On 1 December 1898, the Offenbach-Bieber-Dietzenbach railway was opened as a branch line of the Rodgau Railway. On 18 June 1982, passenger services on the line were discontinued. In the 2003/2004 timetable, starting on 14 December 2003, passenger services were re-established with the commencement of S-Bahn services of line S2 on the route between Niedernhausen and Dietzenbach.
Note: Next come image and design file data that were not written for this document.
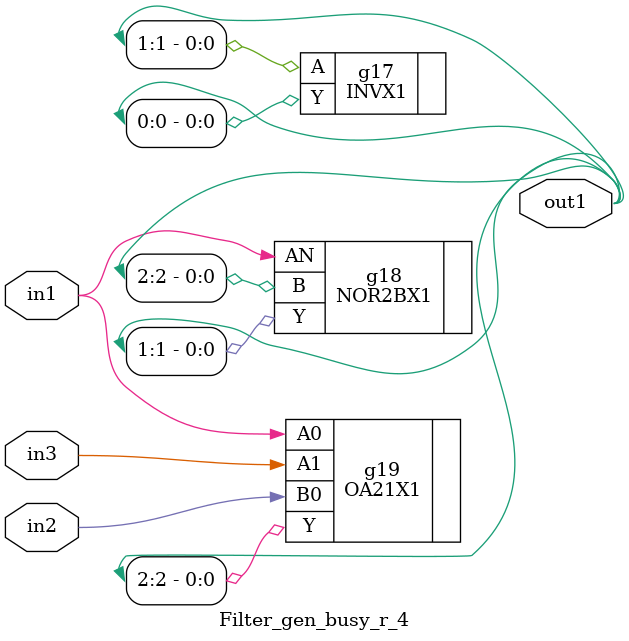
<source format=v>
`timescale 1ps / 1ps


module Filter_gen_busy_r_4(in1, in2, in3, out1);
  input in1, in2, in3;
  output [2:0] out1;
  wire in1, in2, in3;
  wire [2:0] out1;
  INVX1 g17(.A (out1[1]), .Y (out1[0]));
  NOR2BX1 g18(.AN (in1), .B (out1[2]), .Y (out1[1]));
  OA21X1 g19(.A0 (in1), .A1 (in3), .B0 (in2), .Y (out1[2]));
endmodule



</source>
In the course of the upgrade for the S-Bahn, changes were made to the tracks at the station as the lines were duplicated and electrified. The station was rebuilt to provide barrier-free access for the disabled. The level crossing on Dietesheimer Straße was removed and replaced by an underpass.

==Entrance Building==
The station building, built in 1896, is a listed monument under the Hessian Heritage Act. The two-story brick building was sold into private ownership on 30 December 2009 and subsequently there was a dispute over the status of its heritage listing. The building has deteriorated.

==Infrastructure ==
The station has two tracks with external platforms. The lines to Ober-Roden and Dietzenbach branch south of the station at an at-grade junction. The mechanical signal box was closed in 2000.

==Operations==
The station is now served exclusively by S-Bahn lines S1 and S2. These run to Wiesbaden Central Station and Niedernhausen station via Frankfurt Central Station. In the opposite direction service on line S1 run via Obertshausen and Rodgau to Ober-Roden and on line S2 to Dietzenbach via Heusenstamm. Both S-Bahn lines run at 30 minutes interval. In peak hours they run every 15-minute intervals, with some S1 services running only to Frankfurt- Höchst or Hochheim.

===Bus===

Bieber station is served by buses operated by Regionalverkehr Kurhessen and Offenbacher Verkehrs-Betriebe.